As mentioned last week, we see the current constellation in the spec/hedge position as supportive to prices. The trade still has to fix around 7 million bales of on-call sales on May and July, among other shorts that need to be bought back until the middle of June, but unlike last year the spec net long position is a lot smaller now.
The fact that mills were able to get out of March fixations with relative ease, thanks to specs liquidating about a third of their net long, might lull them into a false sense of security in regards to their upcoming May and July fixations.
The market has a lot of similarities to last season, as price, open interest and the amount of unfixed on-call sales are nearly identical. However, although export sales are ahead of last season, there is more cotton available, both in the US and on a global basis, which should keep a lid on prices.

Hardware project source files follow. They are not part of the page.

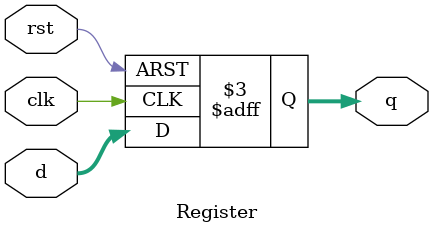
<source format=v>
/********************************************************************************
 *                                                                              *
 *                          Yu Core - Single Cycle Version                      *
 *                                                                              *
 *------------------------------------------------------------------------------*
 * File Name   : Register.v                                                     *
 * Description : This file gives a definition of synchronous register           *
 * Author      : Shiqi Duan                                                     *
 * Date        : 2022/11/1                                                      *
 ********************************************************************************/

module Register (q, clk, rst, d);
    
    // IO
    input clk;
    input rst;

    parameter N = 8;
    input  [N - 1 : 0] d;
    output [N - 1 : 0] q;
    reg    [N - 1 : 0] q;

    // Synchronous reset logic
    always @ ( posedge clk or negedge rst ) begin
        if (!rst) 
            q <= 0;
        else
            q <= d;
    end

endmodule
</source>
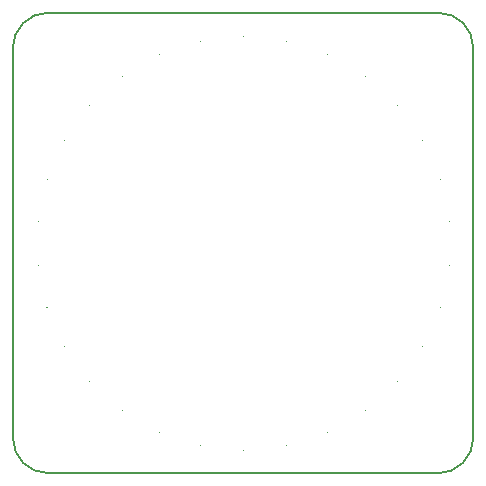
<source format=gm1>
G04*
G04 #@! TF.GenerationSoftware,Altium Limited,Altium Designer,20.0.9 (164)*
G04*
G04 Layer_Color=16711935*
%FSLAX25Y25*%
%MOIN*%
G70*
G01*
G75*
%ADD10C,0.00787*%
%ADD100C,0.00197*%
D10*
X64960Y-76772D02*
G03*
X76771Y-64961I0J11811D01*
G01*
X-76772D02*
G03*
X-64961Y-76772I11811J0D01*
G01*
Y76772D02*
G03*
X-76772Y64961I0J-11811D01*
G01*
X76771D02*
G03*
X64960Y76772I-11811J0D01*
G01*
X0Y-76771D02*
X64960D01*
X76771Y64961D02*
X76771Y-64961D01*
X0Y76771D02*
X64960D01*
X-64961Y76771D02*
X0Y76771D01*
X-76772Y64961D02*
X-76771Y-64961D01*
X-64961Y-76771D02*
X0Y-76771D01*
D100*
Y68898D02*
X2Y68896D01*
X-65526Y21291D02*
X-65523Y21292D01*
X-40483Y-55707D02*
X-40482Y-55710D01*
X40494Y-55739D02*
X40497Y-55739D01*
X65524Y21288D02*
X65526Y21291D01*
X-14325Y67392D02*
X-14322Y67391D01*
X-68520Y7202D02*
X-68518Y7203D01*
X-28024Y-62939D02*
X-28023Y-62941D01*
X51198Y-46102D02*
X51201Y-46101D01*
X59666Y34446D02*
X59667Y34449D01*
X-28023Y62941D02*
X-28021Y62940D01*
X-68520Y-7202D02*
X-68519Y-7200D01*
X-14326Y-67390D02*
X-14325Y-67392D01*
X59664Y-34449D02*
X59667Y-34449D01*
X51201Y46099D02*
X51201Y46101D01*
X-40497Y55739D02*
X-40494Y55739D01*
X-65527Y-21280D02*
X-65525Y-21277D01*
X-2Y-68896D02*
X0Y-68898D01*
X65523Y-21292D02*
X65526Y-21291D01*
X40497Y55739D02*
X40497Y55737D01*
X-51201Y46101D02*
X-51198Y46102D01*
X-59667Y-34449D02*
X-59666Y-34446D01*
X14322Y-67391D02*
X14325Y-67392D01*
X68518Y-7203D02*
X68520Y-7202D01*
X28023Y62941D02*
X28024Y62939D01*
X-59667Y34449D02*
X-59664Y34449D01*
X-51201Y-46101D02*
X-51201Y-46099D01*
X28021Y-62940D02*
X28023Y-62941D01*
X68519Y7200D02*
X68520Y7202D01*
X14325Y67392D02*
X14326Y67390D01*
M02*

</source>
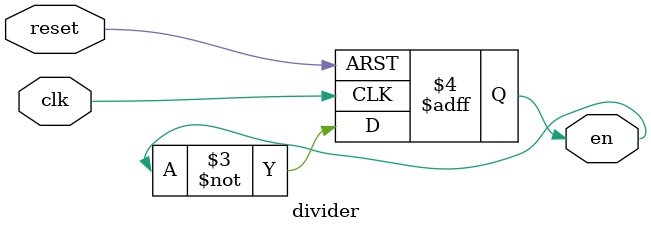
<source format=v>
module divider
(
	input clk,
	input reset,
	output reg en
);

always @(posedge clk or negedge reset)
	begin
		if (!reset)
			begin
				en <= 0;
			end
		else 
			en <= ~en;
	end

		
endmodule
</source>
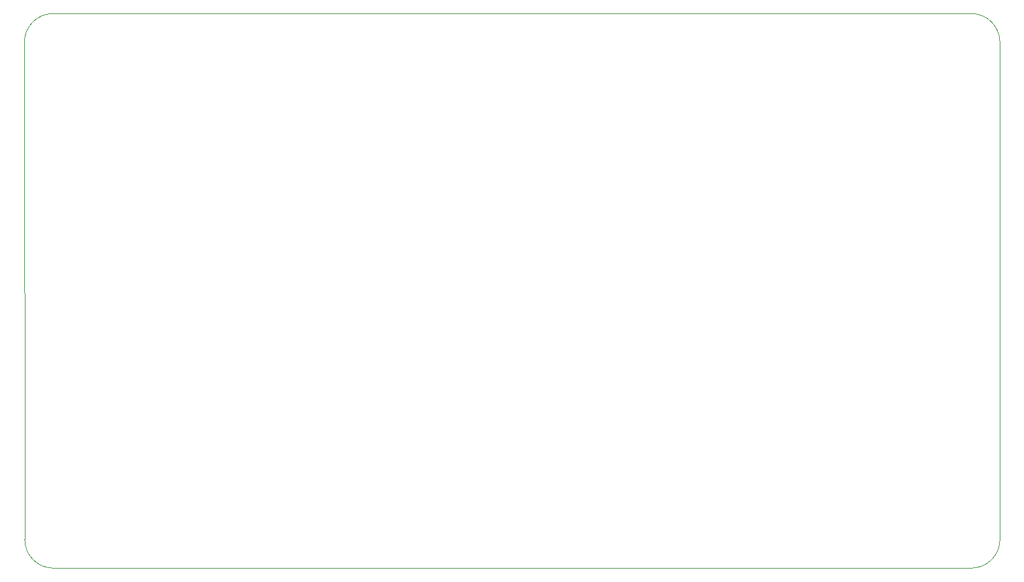
<source format=gm1>
G04 #@! TF.GenerationSoftware,KiCad,Pcbnew,(6.0.1)*
G04 #@! TF.CreationDate,2022-02-26T16:04:48+01:00*
G04 #@! TF.ProjectId,6502-vga,36353032-2d76-4676-912e-6b696361645f,rev?*
G04 #@! TF.SameCoordinates,Original*
G04 #@! TF.FileFunction,Profile,NP*
%FSLAX46Y46*%
G04 Gerber Fmt 4.6, Leading zero omitted, Abs format (unit mm)*
G04 Created by KiCad (PCBNEW (6.0.1)) date 2022-02-26 16:04:48*
%MOMM*%
%LPD*%
G01*
G04 APERTURE LIST*
G04 #@! TA.AperFunction,Profile*
%ADD10C,0.001000*%
G04 #@! TD*
G04 APERTURE END LIST*
D10*
X231394000Y-82296000D02*
G75*
G03*
X227584000Y-78486000I-3809999J1D01*
G01*
X231394000Y-148336000D02*
X231394000Y-82296000D01*
X227584000Y-78486000D02*
X105664000Y-78486000D01*
X101854827Y-82296000D02*
X101901640Y-148336827D01*
X227584000Y-152146000D02*
G75*
G03*
X231394000Y-148336000I1J3809999D01*
G01*
X227584000Y-152146000D02*
X105711640Y-152146827D01*
X101901640Y-148336827D02*
G75*
G03*
X105711640Y-152146827I3809999J-1D01*
G01*
X105664000Y-78486000D02*
G75*
G03*
X101854827Y-82296000I-1J-3809172D01*
G01*
M02*

</source>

Speculators have so far demonstrated a lot more staying power than we thought. Maybe the weaker dollar, higher inflation expectations and stronger GDP growth around the globe keep specs invested for now. This would be bad news for the trade, who needs sell-side liquidity from speculators in order to get out of fixations/shorts.
The market is setting up for another epic showdown between spec longs and trade shorts and at this point it is still anybody’s guess who will prevail. Like last year this could turn into a drawn-out process, with prices moving in a narrow band for another two or three months before a final blow off and/or collapse occurs.
History doesn’t necessarily repeat itself, but it often rhymes! Like in 2008, the trade is putting up a fight, matching new spec longs step-by-step with additional shorts, which has led to this historic open interest. At this point the trade remains convinced that the futures market is out of line and that it will sooner or later have to correct back down.
The short squeeze is on and it is difficult to predict how far it will run. The problem is that open interest is still near a record and so are unfixed on-call sales. This means that there is plenty of ‘energy’ in this market, which can lead to some wild and overextended moves.